Page 1 of 5 123 ... LastLast
Results 1 to 10 of 49
Thanks Tree29Thanks

Thread: Credit Bureaus - Big Business Killers

  1. #1
    New Member rwb72's Avatar
    Joined
    Jun 2018
    Posts
    445
    Thanks
    60

    From
    Florida

    Credit Bureaus - Big Business Killers

    They're not the only ones to blame, but they're a significant starting point for any discussion about what inhibits, if not downright kills, business in America. It was bad enough before they came out with the credit "score" concept. Now, we live our lives confined by this insidious number, that decides what house we may or may not live in, what car we may drive, and if we can buy things or not.

    Most appalling is the effect on housing. This is where banks and housing complexes are to blame as well. To buy a house, unless quite wealthy, one must get a home loan. First thing that happens is the home seller "runs your credit". Supposedly, this is to determine if you are trustworthy in terms of paying monthly housing payments. OK. But how is this check ordinarily done ?

    ALL WRONG! That's how. It's done by consulting with 3 credit bureaus, from which an average credit score is derived. And these are based on your past experiences with paying for a very wide variety of things, almost all of which has nothing to do with housing. So you could be denied a home loan for which you would be paying the same monthly payment you are now, and have successfully been paying for many years.

    All this could be from misinformation in a credit report, or from bad credit on non-housing things (jewelry, musical instruments, sporting goods, whatever)

    What it comes down to is a prospective home buyer should be rated for a home loan based on his/her record over the past 3 years or so, in paying FOR HOUSING. To deny a home loan based on anything other than one's HOUSING PAYMENT RECORD, is simply killing business. It kills the sale for the real estate company, deprives the buyer of the home, and the bank loses the interest it would/should have made from that loan. Crazy.

    Bad for the bank. Bad for the home seller. Bad for the home buyer. Only one who gains is the credit bureau, for handing out information not really related to the transaction. How much business is going down the tubes, because of credit bureaus, and banks stupid enough to go to them, instead of previous landlords for housing credit information.

    You could have never missed a housing payment in 50 years, never even been late once, and be denied a home loan because you missed a couple of cable TV bills, or don't have some revolving cards or whatever they're called. Lastly, credit bureaus even chip down your score based on inquiries made about your credit. What the hell does that have to do with it ?
    Last edited by rwb72; 11th July 2018 at 05:50 AM.
    Thanks from johnflesh and One

  2. #2
    Senior Member NeoVsMatrix's Avatar
    Joined
    Nov 2013
    Posts
    8,632
    Thanks
    7654

    From
    NY
    Couldn't get that loan , huh ?

  3. #3
    Thought Provocateur NightSwimmer's Avatar
    Joined
    Jun 2014
    Posts
    38,813
    Thanks
    36929

    From
    United States
    Quote Originally Posted by NeoVsMatrix View Post
    Couldn't get that loan , huh ?

* **WHAT TO WORK ON**: Copy out the stretch of the forum post on credit bureaus from "Most appalling is" through "for many years.", changing each "home loan" to "mortgage".

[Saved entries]
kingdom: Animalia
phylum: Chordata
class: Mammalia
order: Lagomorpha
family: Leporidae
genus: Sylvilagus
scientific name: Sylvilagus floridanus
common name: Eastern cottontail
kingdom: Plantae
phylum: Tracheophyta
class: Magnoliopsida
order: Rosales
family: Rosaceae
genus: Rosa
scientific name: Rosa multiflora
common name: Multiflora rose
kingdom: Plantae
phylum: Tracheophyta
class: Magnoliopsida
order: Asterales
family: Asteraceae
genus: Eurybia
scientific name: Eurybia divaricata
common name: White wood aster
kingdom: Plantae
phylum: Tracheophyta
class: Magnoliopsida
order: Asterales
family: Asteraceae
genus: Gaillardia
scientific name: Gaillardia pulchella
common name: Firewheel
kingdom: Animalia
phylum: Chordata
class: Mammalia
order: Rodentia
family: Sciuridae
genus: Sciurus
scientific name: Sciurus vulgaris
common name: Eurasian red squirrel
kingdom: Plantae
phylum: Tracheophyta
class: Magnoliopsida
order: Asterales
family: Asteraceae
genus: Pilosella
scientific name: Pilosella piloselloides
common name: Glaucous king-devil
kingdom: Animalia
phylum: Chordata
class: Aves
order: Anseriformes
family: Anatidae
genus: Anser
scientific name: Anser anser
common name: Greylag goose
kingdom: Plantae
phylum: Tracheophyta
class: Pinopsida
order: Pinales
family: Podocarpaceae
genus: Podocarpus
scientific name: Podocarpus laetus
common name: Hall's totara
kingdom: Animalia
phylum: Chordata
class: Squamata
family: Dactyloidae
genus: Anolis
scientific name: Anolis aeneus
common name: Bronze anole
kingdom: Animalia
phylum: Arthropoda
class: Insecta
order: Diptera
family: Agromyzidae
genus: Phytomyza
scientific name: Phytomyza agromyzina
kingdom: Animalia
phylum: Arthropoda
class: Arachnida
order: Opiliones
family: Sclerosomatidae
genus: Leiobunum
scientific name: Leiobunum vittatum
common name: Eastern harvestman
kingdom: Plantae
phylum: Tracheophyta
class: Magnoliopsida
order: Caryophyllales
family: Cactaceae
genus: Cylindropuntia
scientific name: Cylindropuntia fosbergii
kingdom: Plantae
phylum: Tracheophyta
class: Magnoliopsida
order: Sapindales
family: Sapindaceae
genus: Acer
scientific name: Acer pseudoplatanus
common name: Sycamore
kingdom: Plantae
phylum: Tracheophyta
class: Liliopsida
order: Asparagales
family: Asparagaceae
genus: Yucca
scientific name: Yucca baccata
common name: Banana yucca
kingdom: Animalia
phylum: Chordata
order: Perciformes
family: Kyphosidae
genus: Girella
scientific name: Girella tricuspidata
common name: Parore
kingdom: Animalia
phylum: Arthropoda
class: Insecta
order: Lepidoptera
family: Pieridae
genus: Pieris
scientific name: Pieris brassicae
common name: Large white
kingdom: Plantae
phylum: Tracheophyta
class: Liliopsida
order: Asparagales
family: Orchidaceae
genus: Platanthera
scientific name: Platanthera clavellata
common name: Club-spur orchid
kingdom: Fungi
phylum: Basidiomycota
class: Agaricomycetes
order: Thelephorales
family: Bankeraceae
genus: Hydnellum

* **EXERCISE RESPONSE**:
Most appalling is the effect on housing. This is where banks and housing complexes are to blame as well. To buy a house, unless quite wealthy, one must get a mortgage. First thing that happens is the home seller "runs your credit". Supposedly, this is to determine if you are trustworthy in terms of paying monthly housing payments. OK. But how is this check ordinarily done ?

    ALL WRONG! That's how. It's done by consulting with 3 credit bureaus, from which an average credit score is derived. And these are based on your past experiences with paying for a very wide variety of things, almost all of which has nothing to do with housing. So you could be denied a mortgage for which you would be paying the same monthly payment you are now, and have successfully been paying for many years.